_REQUEST:_
Only the lines below between the ones containing "X39960Y-24507D02*" and "X30905Y-28846D02*", inclusive, are to be reproduced, each exactly as it stands.

_DATA LISTING:_
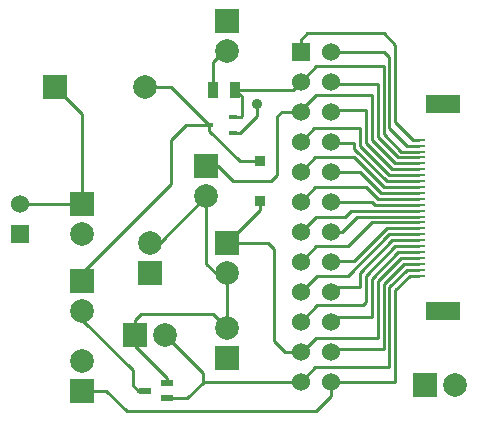
<source format=gtl>
G04 (created by PCBNEW (2013-07-07 BZR 4022)-stable) date 16.5.2014 14:16:54*
%MOIN*%
G04 Gerber Fmt 3.4, Leading zero omitted, Abs format*
%FSLAX34Y34*%
G01*
G70*
G90*
G04 APERTURE LIST*
%ADD10C,0.00590551*%
%ADD11R,0.0394X0.0236*%
%ADD12R,0.028X0.018*%
%ADD13R,0.06X0.06*%
%ADD14C,0.06*%
%ADD15R,0.0394X0.0106*%
%ADD16R,0.11811X0.0590551*%
%ADD17R,0.035X0.055*%
%ADD18R,0.0787X0.0787*%
%ADD19C,0.0787*%
%ADD20R,0.0335X0.0335*%
%ADD21C,0.035*%
%ADD22C,0.01*%
G04 APERTURE END LIST*
G54D10*
G54D11*
X33740Y-28582D03*
X33740Y-29094D03*
X32992Y-28838D03*
G54D12*
X35931Y-20240D03*
X35931Y-19720D03*
X35131Y-19980D03*
G54D13*
X28838Y-23629D03*
G54D14*
X28838Y-22629D03*
G54D13*
X38181Y-17531D03*
G54D14*
X39181Y-17531D03*
X38181Y-18531D03*
X39181Y-18531D03*
X38181Y-19531D03*
X39181Y-19531D03*
X38181Y-20531D03*
X39181Y-20531D03*
X38181Y-21531D03*
X39181Y-21531D03*
X38181Y-22531D03*
X39181Y-22531D03*
X38181Y-23531D03*
X39181Y-23531D03*
X38181Y-24531D03*
X39181Y-24531D03*
X38181Y-25531D03*
X39181Y-25531D03*
X38181Y-26531D03*
X39181Y-26531D03*
X38181Y-27531D03*
X39181Y-27531D03*
X38181Y-28531D03*
X39181Y-28531D03*
G54D15*
X42125Y-20472D03*
X42125Y-20669D03*
X42125Y-20866D03*
X42125Y-21062D03*
X42125Y-21259D03*
X42125Y-21456D03*
X42125Y-21653D03*
X42125Y-21850D03*
X42125Y-22047D03*
X42125Y-22244D03*
X42125Y-22440D03*
X42125Y-22637D03*
X42125Y-22834D03*
X42125Y-23031D03*
X42125Y-23228D03*
X42125Y-23425D03*
X42125Y-23622D03*
X42125Y-23818D03*
X42125Y-24015D03*
X42125Y-24212D03*
X42125Y-24409D03*
X42125Y-24606D03*
X42125Y-24803D03*
X42125Y-25000D03*
G54D16*
X42913Y-26181D03*
X42913Y-19291D03*
G54D17*
X36004Y-18799D03*
X35254Y-18799D03*
G54D18*
X35728Y-16527D03*
G54D19*
X35728Y-17527D03*
G54D18*
X35039Y-21350D03*
G54D19*
X35039Y-22350D03*
G54D18*
X33169Y-24909D03*
G54D19*
X33169Y-23909D03*
G54D18*
X35728Y-27763D03*
G54D19*
X35728Y-26763D03*
G54D18*
X42314Y-28641D03*
G54D19*
X43314Y-28641D03*
G54D18*
X30905Y-28846D03*
G54D19*
X30905Y-27846D03*
G54D18*
X30905Y-22629D03*
G54D19*
X30905Y-23629D03*
G54D18*
X30905Y-25188D03*
G54D19*
X30905Y-26188D03*
G54D18*
X32669Y-26968D03*
G54D19*
X33669Y-26968D03*
G54D18*
X35728Y-23909D03*
G54D19*
X35728Y-24909D03*
G54D18*
X29996Y-18700D03*
G54D19*
X32996Y-18700D03*
G54D20*
X36811Y-22509D03*
X36811Y-21191D03*
G54D21*
X36712Y-19291D03*
G54D22*
X39960Y-20570D02*
X39220Y-20570D01*
X41043Y-21850D02*
X39960Y-20767D01*
X39960Y-20767D02*
X39960Y-20570D01*
X42125Y-21850D02*
X41043Y-21850D01*
X39220Y-20570D02*
X39181Y-20531D01*
X39862Y-21062D02*
X38649Y-21062D01*
X40944Y-22047D02*
X39960Y-21062D01*
X39960Y-21062D02*
X39862Y-21062D01*
X42125Y-22047D02*
X40944Y-22047D01*
X38649Y-21062D02*
X38181Y-21531D01*
X35931Y-20240D02*
X36157Y-20240D01*
X36712Y-19685D02*
X36712Y-19291D01*
X36157Y-20240D02*
X36712Y-19685D01*
X40059Y-17531D02*
X39181Y-17531D01*
X42125Y-20669D02*
X41732Y-20669D01*
X40956Y-17531D02*
X40059Y-17531D01*
X40059Y-17531D02*
X40066Y-17531D01*
X41141Y-17716D02*
X40956Y-17531D01*
X41141Y-20078D02*
X41141Y-17716D01*
X41732Y-20669D02*
X41141Y-20078D01*
X39370Y-16929D02*
X38385Y-16929D01*
X41929Y-20472D02*
X41338Y-19881D01*
X41338Y-19881D02*
X41338Y-17322D01*
X41338Y-17322D02*
X40944Y-16929D01*
X40944Y-16929D02*
X39370Y-16929D01*
X42125Y-20472D02*
X41929Y-20472D01*
X38181Y-17133D02*
X38181Y-17531D01*
X38385Y-16929D02*
X38181Y-17133D01*
X38181Y-27531D02*
X37669Y-27531D01*
X37098Y-23909D02*
X35728Y-23909D01*
X37303Y-24114D02*
X37098Y-23909D01*
X37303Y-27165D02*
X37303Y-24114D01*
X37669Y-27531D02*
X37303Y-27165D01*
X36811Y-22509D02*
X36811Y-22826D01*
X36811Y-22826D02*
X35728Y-23909D01*
X40748Y-26968D02*
X40748Y-27066D01*
X41535Y-24409D02*
X40748Y-25196D01*
X40748Y-25196D02*
X40748Y-26968D01*
X42125Y-24409D02*
X41535Y-24409D01*
X38216Y-27531D02*
X38181Y-27531D01*
X38681Y-27066D02*
X38216Y-27531D01*
X40748Y-27066D02*
X38681Y-27066D01*
X34940Y-28531D02*
X34940Y-28240D01*
X34940Y-28240D02*
X33669Y-26968D01*
X38181Y-28531D02*
X34940Y-28531D01*
X34940Y-28531D02*
X34952Y-28531D01*
X34389Y-29094D02*
X33740Y-29094D01*
X34952Y-28531D02*
X34389Y-29094D01*
X41141Y-28051D02*
X38661Y-28051D01*
X41732Y-24803D02*
X41141Y-25393D01*
X41141Y-25393D02*
X41141Y-28051D01*
X42125Y-24803D02*
X41732Y-24803D01*
X38661Y-28051D02*
X38181Y-28531D01*
X35931Y-19720D02*
X36185Y-19720D01*
X36220Y-19014D02*
X36004Y-18799D01*
X36220Y-19685D02*
X36220Y-19014D01*
X36185Y-19720D02*
X36220Y-19685D01*
X36004Y-18799D02*
X37913Y-18799D01*
X37913Y-18799D02*
X38181Y-18531D01*
X39468Y-18011D02*
X38700Y-18011D01*
X40944Y-18011D02*
X39468Y-18011D01*
X42125Y-20866D02*
X41535Y-20866D01*
X41535Y-20866D02*
X40944Y-20275D01*
X40944Y-20275D02*
X40944Y-18110D01*
X40944Y-18110D02*
X40944Y-18011D01*
X38700Y-18011D02*
X38181Y-18531D01*
X39665Y-23031D02*
X38681Y-23031D01*
X39862Y-22834D02*
X39665Y-23031D01*
X42125Y-22834D02*
X39862Y-22834D01*
X38681Y-23031D02*
X38181Y-23531D01*
X42125Y-23031D02*
X40059Y-23031D01*
X39559Y-23531D02*
X39181Y-23531D01*
X40059Y-23031D02*
X39559Y-23531D01*
X32996Y-18700D02*
X33851Y-18700D01*
X33851Y-18700D02*
X35131Y-19980D01*
X30905Y-25188D02*
X30905Y-24901D01*
X34350Y-19980D02*
X35131Y-19980D01*
X33858Y-20472D02*
X34350Y-19980D01*
X33858Y-21948D02*
X33858Y-20472D01*
X30905Y-24901D02*
X33858Y-21948D01*
X35131Y-19980D02*
X35131Y-20170D01*
X36152Y-21191D02*
X36811Y-21191D01*
X35131Y-20170D02*
X36152Y-21191D01*
X40354Y-19488D02*
X39224Y-19488D01*
X41240Y-21456D02*
X40354Y-20570D01*
X40354Y-20570D02*
X40354Y-19488D01*
X42125Y-21456D02*
X41240Y-21456D01*
X39224Y-19488D02*
X39181Y-19531D01*
X40157Y-20078D02*
X38633Y-20078D01*
X41141Y-21653D02*
X40157Y-20669D01*
X40157Y-20669D02*
X40157Y-20078D01*
X42125Y-21653D02*
X41141Y-21653D01*
X38633Y-20078D02*
X38181Y-20531D01*
X30905Y-22629D02*
X30905Y-19610D01*
X30905Y-19610D02*
X29996Y-18700D01*
X28838Y-22629D02*
X30905Y-22629D01*
X39960Y-24507D02*
X39204Y-24507D01*
X41043Y-23425D02*
X39960Y-24507D01*
X42125Y-23425D02*
X41043Y-23425D01*
X39204Y-24507D02*
X39181Y-24531D01*
X42125Y-23228D02*
X40551Y-23228D01*
X38696Y-24015D02*
X38181Y-24531D01*
X39763Y-24015D02*
X38696Y-24015D01*
X40551Y-23228D02*
X39763Y-24015D01*
X30905Y-28846D02*
X31700Y-28846D01*
X39181Y-29027D02*
X39181Y-28531D01*
X38681Y-29527D02*
X39181Y-29027D01*
X32381Y-29527D02*
X38681Y-29527D01*
X31700Y-28846D02*
X32381Y-29527D01*
X41338Y-28543D02*
X39192Y-28543D01*
X41830Y-25000D02*
X41338Y-25492D01*
X41338Y-25492D02*
X41338Y-28543D01*
X42125Y-25000D02*
X41830Y-25000D01*
X39192Y-28543D02*
X39181Y-28531D01*
X40157Y-25393D02*
X39318Y-25393D01*
X41240Y-23818D02*
X40157Y-24901D01*
X40157Y-24901D02*
X40157Y-25393D01*
X42125Y-23818D02*
X41240Y-23818D01*
X39318Y-25393D02*
X39181Y-25531D01*
X35039Y-21350D02*
X35425Y-21350D01*
X37555Y-19531D02*
X38181Y-19531D01*
X37401Y-19685D02*
X37555Y-19531D01*
X37401Y-21653D02*
X37401Y-19685D01*
X37204Y-21850D02*
X37401Y-21653D01*
X35925Y-21850D02*
X37204Y-21850D01*
X35425Y-21350D02*
X35925Y-21850D01*
X40551Y-19094D02*
X40551Y-18996D01*
X41437Y-21259D02*
X41338Y-21259D01*
X41338Y-21259D02*
X40551Y-20472D01*
X40551Y-20472D02*
X40551Y-19094D01*
X42125Y-21259D02*
X41437Y-21259D01*
X38181Y-19496D02*
X38181Y-19531D01*
X38681Y-18996D02*
X38181Y-19496D01*
X40551Y-18996D02*
X38681Y-18996D01*
X40748Y-18602D02*
X39251Y-18602D01*
X42125Y-21062D02*
X41535Y-21062D01*
X40748Y-20374D02*
X40748Y-18602D01*
X41437Y-21062D02*
X40748Y-20374D01*
X41535Y-21062D02*
X41437Y-21062D01*
X39251Y-18602D02*
X39181Y-18531D01*
X40354Y-25885D02*
X40255Y-25984D01*
X41338Y-24015D02*
X40354Y-25000D01*
X40354Y-25000D02*
X40354Y-25885D01*
X42125Y-24015D02*
X41338Y-24015D01*
X38728Y-25984D02*
X38181Y-26531D01*
X40255Y-25984D02*
X38728Y-25984D01*
X40551Y-26377D02*
X39334Y-26377D01*
X41437Y-24212D02*
X40551Y-25098D01*
X40551Y-25098D02*
X40551Y-26377D01*
X42125Y-24212D02*
X41437Y-24212D01*
X39334Y-26377D02*
X39181Y-26531D01*
X40944Y-27460D02*
X39251Y-27460D01*
X41633Y-24606D02*
X40944Y-25295D01*
X40944Y-25295D02*
X40944Y-27460D01*
X42125Y-24606D02*
X41633Y-24606D01*
X39251Y-27460D02*
X39181Y-27531D01*
X40059Y-22539D02*
X39188Y-22539D01*
X40649Y-22637D02*
X40551Y-22539D01*
X40551Y-22539D02*
X40059Y-22539D01*
X42125Y-22637D02*
X40649Y-22637D01*
X39188Y-22539D02*
X39181Y-22531D01*
X39960Y-22047D02*
X38665Y-22047D01*
X40748Y-22440D02*
X40354Y-22047D01*
X40354Y-22047D02*
X39960Y-22047D01*
X42125Y-22440D02*
X40748Y-22440D01*
X38665Y-22047D02*
X38181Y-22531D01*
X40157Y-21555D02*
X39204Y-21555D01*
X40846Y-22244D02*
X40157Y-21555D01*
X42125Y-22244D02*
X40846Y-22244D01*
X39204Y-21555D02*
X39181Y-21531D01*
X35728Y-24909D02*
X35342Y-24909D01*
X35039Y-24606D02*
X35039Y-22350D01*
X35342Y-24909D02*
X35039Y-24606D01*
X33169Y-23909D02*
X33480Y-23909D01*
X33480Y-23909D02*
X35039Y-22350D01*
X35728Y-24909D02*
X35728Y-26763D01*
X35728Y-17527D02*
X35622Y-17527D01*
X35254Y-17894D02*
X35254Y-18799D01*
X35622Y-17527D02*
X35254Y-17894D01*
X32669Y-26968D02*
X32669Y-26484D01*
X32669Y-26484D02*
X32874Y-26279D01*
X32874Y-26279D02*
X35244Y-26279D01*
X35244Y-26279D02*
X35728Y-26763D01*
X32669Y-26968D02*
X32669Y-27354D01*
X33740Y-28425D02*
X33740Y-28582D01*
X32669Y-27354D02*
X33740Y-28425D01*
X39763Y-25000D02*
X38712Y-25000D01*
X38712Y-25000D02*
X38181Y-25531D01*
X42125Y-23622D02*
X41141Y-23622D01*
X41141Y-23622D02*
X39763Y-25000D01*
X32992Y-28838D02*
X32775Y-28838D01*
X30905Y-26476D02*
X30905Y-26188D01*
X32578Y-28149D02*
X30905Y-26476D01*
X32578Y-28641D02*
X32578Y-28149D01*
X32775Y-28838D02*
X32578Y-28641D01*
M02*

</source>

_OUTPUT FOR THIS TASK:_
X39960Y-24507D02*
X39204Y-24507D01*
X41043Y-23425D02*
X39960Y-24507D01*
X42125Y-23425D02*
X41043Y-23425D01*
X39204Y-24507D02*
X39181Y-24531D01*
X42125Y-23228D02*
X40551Y-23228D01*
X38696Y-24015D02*
X38181Y-24531D01*
X39763Y-24015D02*
X38696Y-24015D01*
X40551Y-23228D02*
X39763Y-24015D01*
X30905Y-28846D02*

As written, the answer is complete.